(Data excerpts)
-- Start --
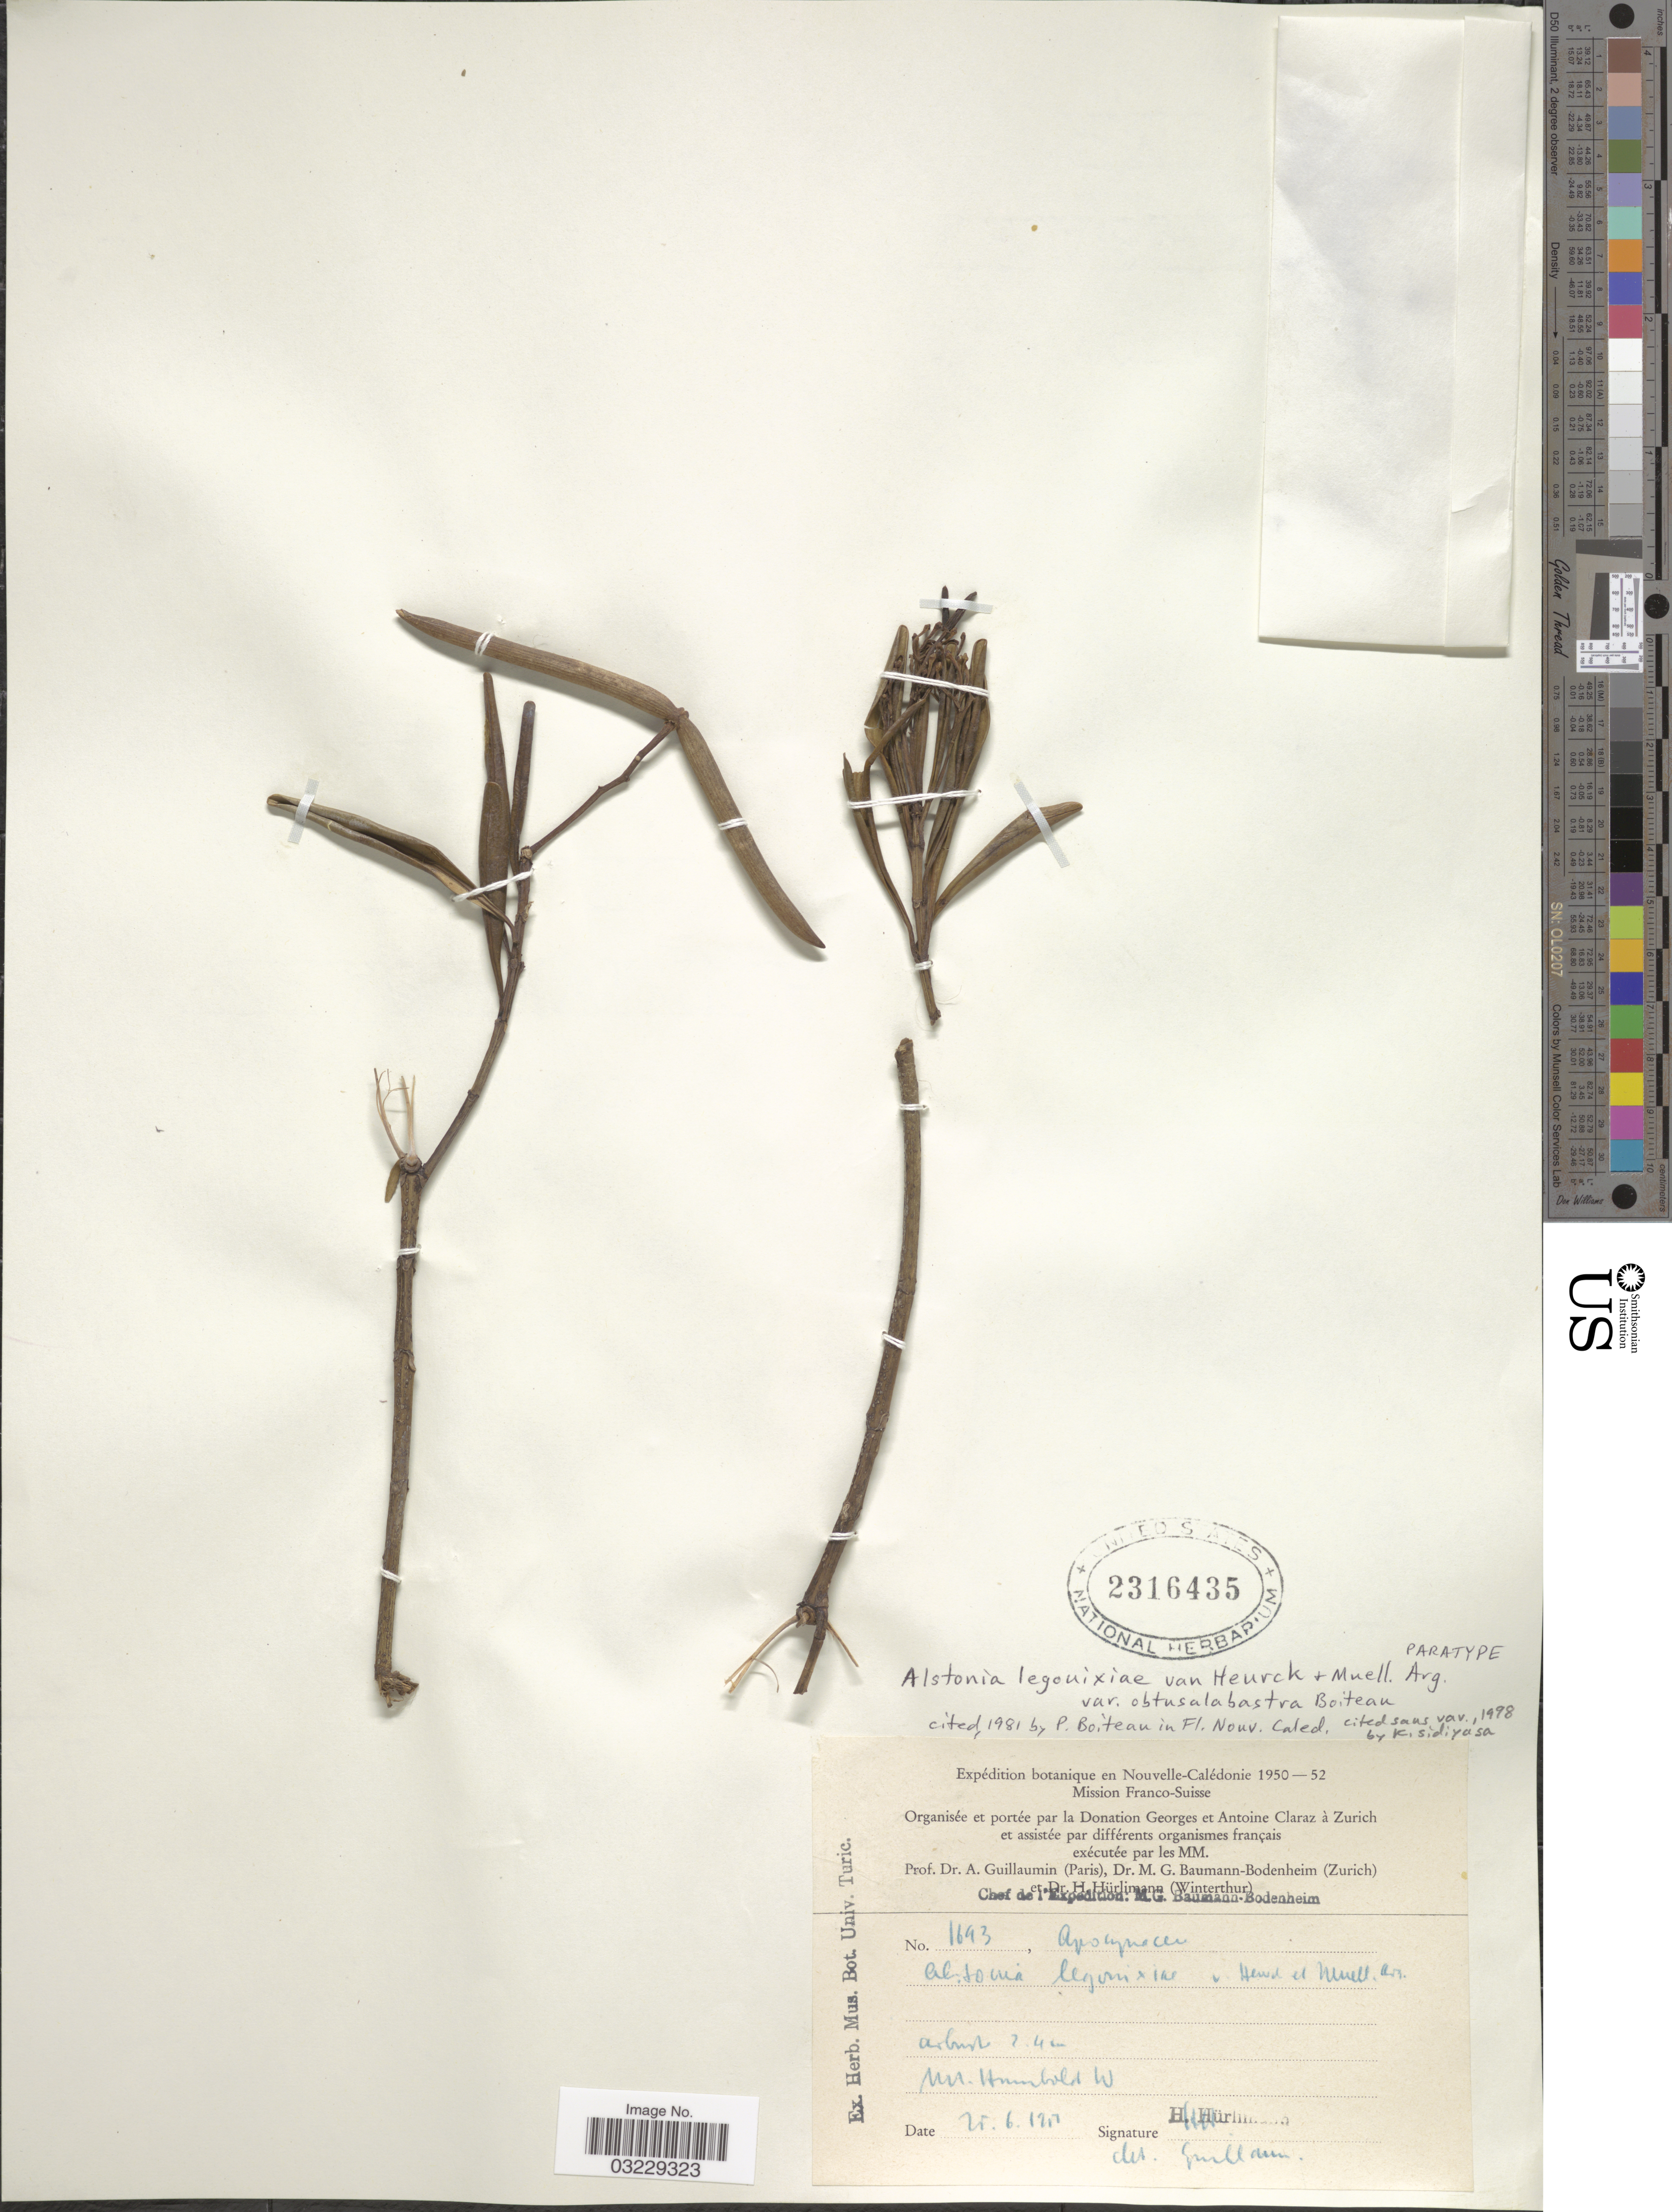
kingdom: Plantae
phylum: Tracheophyta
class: Magnoliopsida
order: Gentianales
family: Apocynaceae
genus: Alstonia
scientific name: Alstonia legouixiae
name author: Van Heurck & Müll. Arg.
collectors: H. Hürlimann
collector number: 1693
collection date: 1950-06-25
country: New Caledonia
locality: Mt. Humbold W.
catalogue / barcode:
-- End --
What you should do — Rewrite the lines as a numbered list, starting at the line that has "order: Gentianales" and continuing through the final line. Omit any blank lines.

The result —
1. order: Gentianales
2. family: Apocynaceae
3. genus: Alstonia
4. scientific name: Alstonia legouixiae
5. name author: Van Heurck & Müll. Arg.
6. collectors: H. Hürlimann
7. collector number: 1693
8. collection date: 1950-06-25
9. country: New Caledonia
10. locality: Mt. Humbold W.
11. catalogue / barcode:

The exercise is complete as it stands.